Rule and Achievements

  • Oversaw the Kaiyuan era (713–741 AD), considered the political and cultural zenith of Tang civilization, with stable governance, population growth, and filled state granaries
  • Rebuilt Tang military dominance on all four frontiers, conducting successful campaigns against the Tibetan Empire, the Türgesh, the Khitan, and various Central Asian polities
  • Received acknowledgment as Tian Kehan from Turkic and Central Asian peoples as Tang prestige was restored following the post-Wu Zetian instability
  • Founded the Hanlin Academy in 738 AD, an institution that became the pre-eminent center of imperial scholarship and draftsmanship for subsequent dynasties
  • Established the Pear Garden imperial music academy, patronizing performance arts and personally composing music that entered the classical repertoire
  • Reformed the Tang bureaucracy, streamlining administration and producing efficient governance through capable chief ministers including Yao Chong, Song Jing, and Zhang Jiuling
  • Commissioned a national census and land survey that produced the most detailed demographic picture of Tang China to that point
  • Defeated the Arab-led Umayyad advance at the Battle of Aksu (717 AD), maintaining Tang influence in the Tarim Basin

Legacy

Emperor Xuanzong's reign is remembered as both the greatest height and the most devastating fall in Tang history. The Kaiyuan era produced an outpouring of culture — the poets Li Bai and Du Fu both lived through his reign — that became the defining moment of classical Chinese literary civilization. The Tang of Xuanzong was the model the Chinese literati would invoke for centuries when imagining an age of cultural splendor.
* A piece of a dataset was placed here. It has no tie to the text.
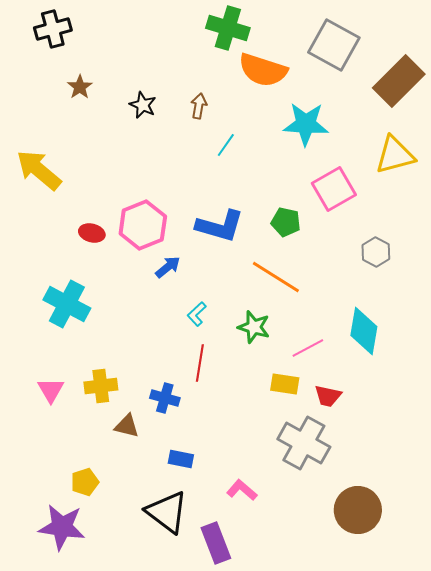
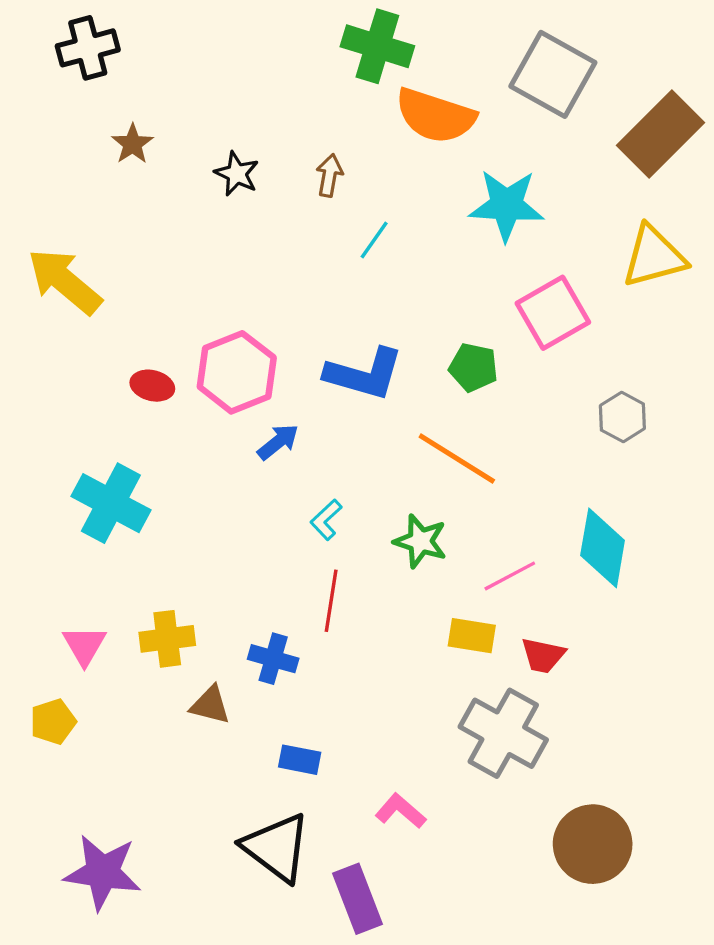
yellow pentagon: (85, 482) -> (53, 722), moved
The An Lushan Rebellion, which began in 755 AD, shattered that world permanently. Xuanzong fled the capital Chang'an, his beloved Yang Guifei was killed by his own troops on the road, and he spent his final years as a ceremonial figure stripped of real power, living under his son's reign. The rebellion's devastation — demographic, institutional, and psychological — marked a turning point from which the Tang never fully recovered.

Within the Qaghan tradition, Xuanzong represents the final moment at which the Tian Kehan title carried genuine operational authority over the steppe world. The An Lushan Rebellion, fought largely with non-Chinese frontier armies whose loyalty to their generals exceeded their loyalty to the Tang court, demonstrated that the mechanisms sustaining Tang paramount power over the nomadic world had rotted from within. After Xuanzong, the Heavenly Qaghan would be a memory and a ceremonial aspiration rather than a living institution.